Take some element $x \in K_0(A)$ with $$ x = [p]_0 - [q]_0, $$ where lets say $p,q \in M_n(\widetilde A)$. By $\pi : \widetilde A \to \mathbb C$ I denote the map which sends $a+\lambda 1_{\widetilde A}$ to $\lambda$.

By definition of $K_0$ we know that $\pi(p)$ and $\pi(q)$ define the same element in $V(M_n(\mathbb C)) = \mathbb N$, i.e. these projections have the same rank $k \leq n$. So both of them are unitarily equivalent to $1_k$ That means, there exist unitaries $u_1,u_2 \in M_n(\mathbb C)$ with $$ u_1 \pi(p)u_1^* = 1_k, \quad u_2 \pi(q)u_2 = 1_k. $$ Replacing $p$ by $u_1pu_1^*$ and $q$ by $u_2qu_2^*$ we see that we may assume that $p-q \in M_n(A)$ whenever $[p]_0-[q]_0 \in K_0(A)$.

Now, given $[p]_0-[q]_0 \in K_0(A)$ with $p-q \in M_n(A)$, we do the following (as in Wegge-Olsens book):

Since $q \in M_n(\widetilde A)$ is a projection, we know $q \leq 1_n$. Let $p' \in M_{2n}(\widetilde A)$ be the projection $0_n \oplus p$. Then $$ [p]_0 = [p']_0 \quad \text{and} \quad \ p' \bot 1_n-q. $$ With $p'' := (1_n-q) + p' \in M_{2n}(\widetilde A)$, we get

\begin{align*} [p'']_0 - [1_n]_0 & = [1_n-q]_0+[p']_0-[1_n]_0 \\ & = [1_n-q]_0+[q]_0-[q]_0+[p']_0-[1_n]_0 \\ & = [1_n]_0 - [1_n]_0 + [p']_0-[q]_0 \\ & = [p]_0-[q]_0. \end{align*} Now, we can again replace $p''$ be $upu^*$ for some suitable unitary $u \in M_{2n}(\mathbb C)$ such that $\pi(p'') = 1_n$.

Answer 2

I would like to give another answer $\underline{\text{which is essentially the same with the one above}}$, but phrased in a different manner and more fit to the approach of Rordam's book.
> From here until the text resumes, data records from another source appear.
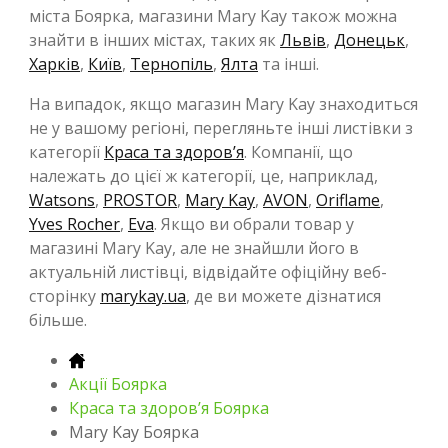
міста Боярка, магазини Mary Kay також можна
знайти в інших містах, таких як
Львів
,
Донецьк
,
Харків
,
Київ
,
Тернопіль
,
Ялта
та інші.
На випадок, якщо магазин Mary Kay знаходиться
не у вашому регіоні, перегляньте інші листівки з
категорії
Краса та здоров’я
. Компанії, що
належать до цієї ж категорії, це, наприклад,
Watsons
,
PROSTOR
,
Mary Kay
,
AVON
,
Oriflame
,
Yves Rocher
,
Eva
. Якщо ви обрали товар у
магазині Mary Kay, але не знайшли його в
актуальній листівці, відвідайте офіційну веб-
сторінку
marykay.ua
, де ви можете дізнатися
більше.
Акції Боярка
Краса та здоров’я Боярка
Mary Kay Боярка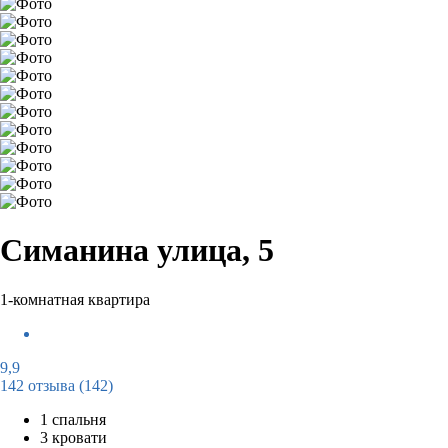
Симанина улица, 5
1-комнатная квартира
9,9
142 отзыва
(142)
1 спальня
3 кровати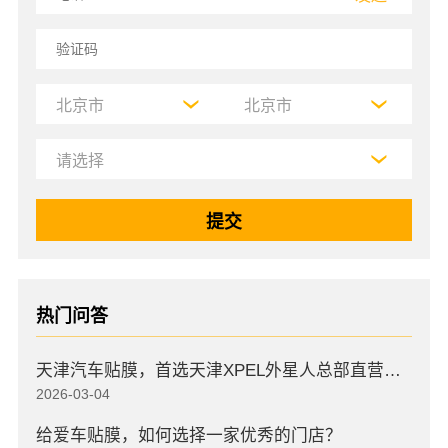
热门问答
天津汽车贴膜，首选天津XPEL外星人总部直营店，高口碑店
2026-03-04
给爱车贴膜，如何选择一家优秀的门店？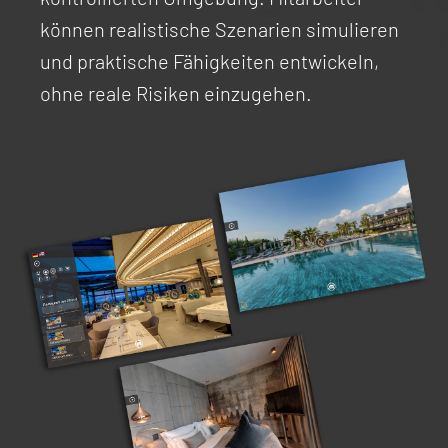
können realistische Szenarien simulieren
und praktische Fähigkeiten entwickeln,
ohne reale Risiken einzugehen.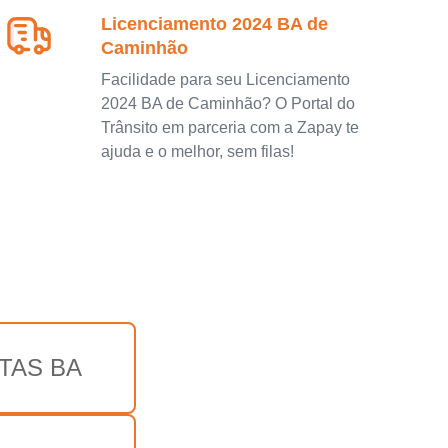
Licenciamento 2024 BA de
Caminhão
Facilidade para seu Licenciamento
2024 BA de Caminhão? O Portal do
Trânsito em parceria com a Zapay te
ajuda e o melhor, sem filas!
TAS BA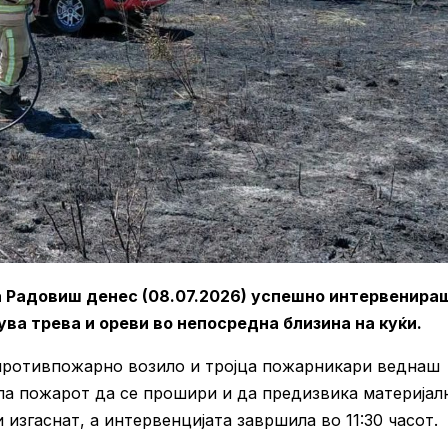
 Радовиш денес (08.07.2026) успешно интервенира
ува трева и ореви во непосредна близина на куќи.
о противпожарно возило и тројца пожарникари веднаш
ила пожарот да се прошири и да предизвика материјал
изгаснат, а интервенцијата завршила во 11:30 часот.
So let $x\in K_0(A)$ and write $x=[q]_0-[s(q)]_0$ for some projection $q\in P_n(\tilde{A})$. Mimicking the proof of the standard picture of $K_0$, we set $p'=q\oplus(1_n-s(q))$, which is a projection in $P_{2n}(\tilde{A})$ and note that $s(p')=s(q)\oplus(1_n-s(q))\sim_01_n\sim_01_n\oplus0_n$. It is very easy to verify that $x=[p']_0-[s(p')]_0$. Observe that $s(p')$ and $1_n\oplus0_n$ are projections of the C*-algebra $M_{2n}(\mathbb{C}\cdot1_{\tilde{A}})$ and they are Murray-von Neumann equivalent.

Now for any $k\geq1$ we have an obvious *-isomorphism $M_k(\mathbb{C})\cong M_k(\mathbb{C}1_{\tilde{A}})$. It is true that when we have two projections $r_1,r_2\in M_k(\mathbb{C})$ of the same rank (i.e. of the same trace) then they are similar, i.e. we have a unitary $u\in M_k(\mathbb{C})$ so that $ur_1u^*=r_2$. Passing this result through our *-isomorphism, since $s(p')$ and $1_n\oplus0_n$ are Murray-von Neumann equivalent (thus the corresponding projections through the isomorphism have the same trace, i.e. they are of the same rank), there exists a unitary $u\in M_{2n}(\mathbb{C}\cdot1_{\tilde{A}})$ so that $u\cdot s(p')\cdot u^*=1_n\oplus0_n$.

Note that $u$ is a scalar element, i.e. $u=s(u)$. We set $p=u\cdot p'\cdot u^*$. Now $p$ is a projection in $M_{2n}(\tilde{A})$, we have $s(p)=s(up'u^*)=s(u)s(p')s(u^*)=us(p')u^*=1_n\oplus0_n$ and it is obvious that $p\sim_0 p'$ and $s(p)\sim_0 s(p')$, so $[p']_0-[s(p')]_0=[p]_0-[s(p)]_0$, as we wanted.